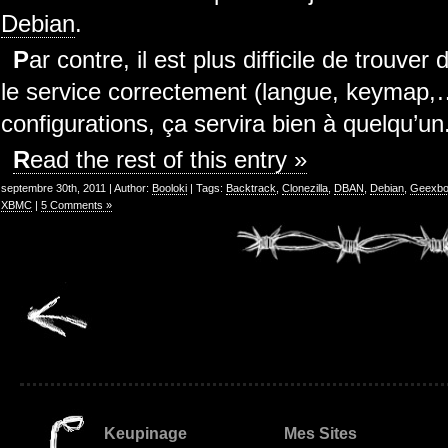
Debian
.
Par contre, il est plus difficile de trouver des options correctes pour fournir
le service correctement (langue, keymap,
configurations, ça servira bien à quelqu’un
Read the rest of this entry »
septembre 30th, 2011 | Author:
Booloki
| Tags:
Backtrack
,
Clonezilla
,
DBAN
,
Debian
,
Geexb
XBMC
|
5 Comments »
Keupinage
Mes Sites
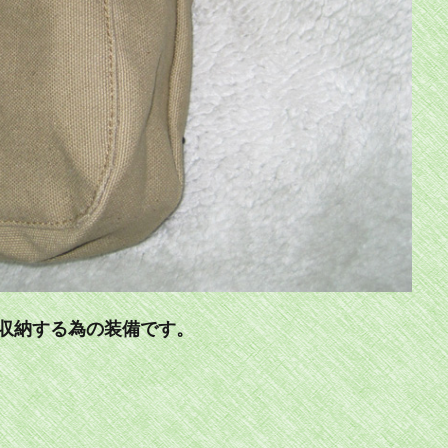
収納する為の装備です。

Aim of the task: Omit every picture, then write out the entries above exactly.

Expected answer:
Debian
.
Par contre, il est plus difficile de trouver des options correctes pour fournir
le service correctement (langue, keymap,
configurations, ça servira bien à quelqu’un
Read the rest of this entry »
septembre 30th, 2011 | Author:
Booloki
| Tags:
Backtrack
,
Clonezilla
,
DBAN
,
Debian
,
Geexb
XBMC
|
5 Comments »
Keupinage
Mes Sites
収納する為の装備です。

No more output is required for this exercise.